* What you have to do *
Repeat the records exactly as given. Do not include the pictures.

* The data *
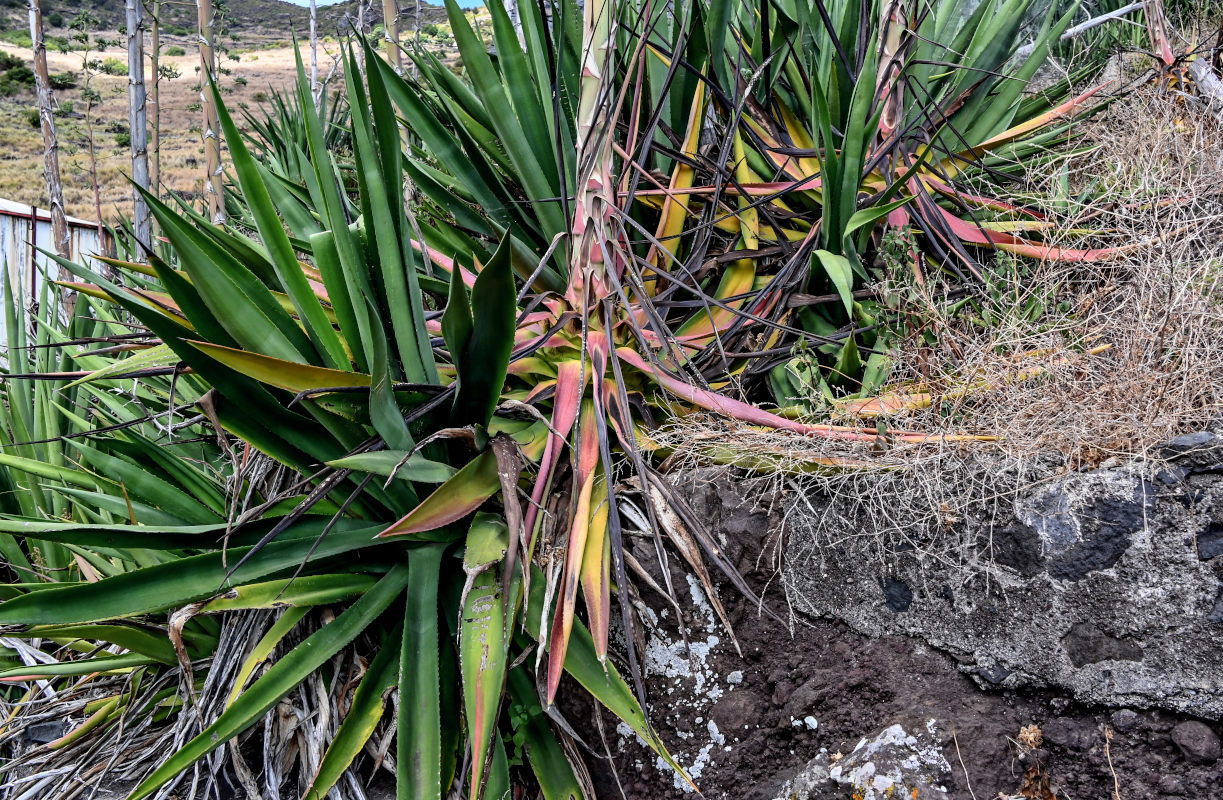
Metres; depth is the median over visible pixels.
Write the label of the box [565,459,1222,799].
soil bank
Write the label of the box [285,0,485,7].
sky
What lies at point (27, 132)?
hillside
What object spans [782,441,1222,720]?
stone wall
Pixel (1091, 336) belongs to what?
dry grass
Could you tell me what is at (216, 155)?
stalk
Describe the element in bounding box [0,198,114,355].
metal shed
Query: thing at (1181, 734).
rock
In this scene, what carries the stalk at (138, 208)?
on the ground
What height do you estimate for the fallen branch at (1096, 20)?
0.201 m
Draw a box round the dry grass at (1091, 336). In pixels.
[642,61,1222,538]
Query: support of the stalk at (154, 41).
on the ground
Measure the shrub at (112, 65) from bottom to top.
0.888 m
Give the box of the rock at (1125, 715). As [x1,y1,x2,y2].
[1109,708,1140,731]
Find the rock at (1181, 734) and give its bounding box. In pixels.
[1169,720,1220,764]
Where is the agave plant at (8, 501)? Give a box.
[1,259,226,659]
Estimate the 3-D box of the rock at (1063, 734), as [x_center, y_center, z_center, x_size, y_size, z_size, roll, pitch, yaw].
[1.014,0.725,2.379,0.107,0.080,0.110,-7,11,-43]
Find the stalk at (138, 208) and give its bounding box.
[125,0,151,256]
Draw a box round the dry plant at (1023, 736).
[1013,723,1057,799]
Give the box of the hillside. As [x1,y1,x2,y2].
[0,0,504,227]
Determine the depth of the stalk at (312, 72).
11.22 m
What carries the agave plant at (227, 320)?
on the ground
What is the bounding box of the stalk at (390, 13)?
[382,0,402,75]
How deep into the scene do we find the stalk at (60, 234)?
7.97 m
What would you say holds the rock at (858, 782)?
on the soil bank
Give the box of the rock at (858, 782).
[783,722,952,799]
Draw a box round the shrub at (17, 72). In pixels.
[0,51,35,93]
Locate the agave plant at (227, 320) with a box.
[1,19,720,799]
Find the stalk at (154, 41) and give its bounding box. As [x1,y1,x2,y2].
[147,0,161,228]
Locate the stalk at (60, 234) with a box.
[27,0,73,301]
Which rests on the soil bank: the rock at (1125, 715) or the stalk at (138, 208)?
the rock at (1125, 715)
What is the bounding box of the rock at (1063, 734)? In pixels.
[1041,715,1097,751]
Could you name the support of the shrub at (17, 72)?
on the hillside
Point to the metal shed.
(43, 232)
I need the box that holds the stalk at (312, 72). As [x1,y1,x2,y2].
[308,0,319,105]
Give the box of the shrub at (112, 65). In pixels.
[97,58,127,75]
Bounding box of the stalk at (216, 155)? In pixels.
[196,0,225,231]
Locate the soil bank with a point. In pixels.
(820, 701)
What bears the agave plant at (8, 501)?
on the ground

* Reply *
Metres; depth is the median over visible pixels.
Write the label of the box [565,459,1222,799].
soil bank
Write the label of the box [285,0,485,7].
sky
What lies at point (27, 132)?
hillside
What object spans [782,441,1222,720]?
stone wall
Pixel (1091, 336) belongs to what?
dry grass
Could you tell me what is at (216, 155)?
stalk
Describe the element in bounding box [0,198,114,355].
metal shed
Query: thing at (1181, 734).
rock
In this scene, what carries the stalk at (138, 208)?
on the ground
What height do you estimate for the fallen branch at (1096, 20)?
0.201 m
Draw a box round the dry grass at (1091, 336). In pixels.
[642,61,1222,538]
Query: support of the stalk at (154, 41).
on the ground
Measure the shrub at (112, 65) from bottom to top.
0.888 m
Give the box of the rock at (1125, 715). As [x1,y1,x2,y2].
[1109,708,1140,731]
Find the rock at (1181, 734) and give its bounding box. In pixels.
[1169,720,1220,764]
Where is the agave plant at (8, 501)? Give a box.
[1,259,226,659]
Estimate the 3-D box of the rock at (1063, 734), as [x_center, y_center, z_center, x_size, y_size, z_size, roll, pitch, yaw].
[1.014,0.725,2.379,0.107,0.080,0.110,-7,11,-43]
Find the stalk at (138, 208) and give its bounding box.
[125,0,151,256]
Draw a box round the dry plant at (1023, 736).
[1013,723,1057,799]
Give the box of the hillside. As [x1,y1,x2,y2].
[0,0,504,227]
Determine the depth of the stalk at (312, 72).
11.22 m
What carries the agave plant at (227, 320)?
on the ground
What is the bounding box of the stalk at (390, 13)?
[382,0,402,75]
How deep into the scene do we find the stalk at (60, 234)?
7.97 m
What would you say holds the rock at (858, 782)?
on the soil bank
Give the box of the rock at (858, 782).
[783,722,952,799]
Draw a box round the shrub at (17, 72). In pixels.
[0,51,35,93]
Locate the agave plant at (227, 320) with a box.
[1,19,720,799]
Find the stalk at (154, 41) and give its bounding box. As [x1,y1,x2,y2].
[147,0,161,228]
Locate the stalk at (60, 234) with a box.
[27,0,73,301]
Which rests on the soil bank: the rock at (1125, 715) or the stalk at (138, 208)?
the rock at (1125, 715)
What is the bounding box of the rock at (1063, 734)? In pixels.
[1041,715,1097,751]
Could you name the support of the shrub at (17, 72)?
on the hillside
Point to the metal shed.
(43, 232)
I need the box that holds the stalk at (312, 72). As [x1,y1,x2,y2].
[308,0,319,105]
Give the box of the shrub at (112, 65). In pixels.
[97,58,127,75]
Bounding box of the stalk at (216, 155)? In pixels.
[196,0,225,231]
Locate the soil bank with a point. In pixels.
(820, 701)
What bears the agave plant at (8, 501)?
on the ground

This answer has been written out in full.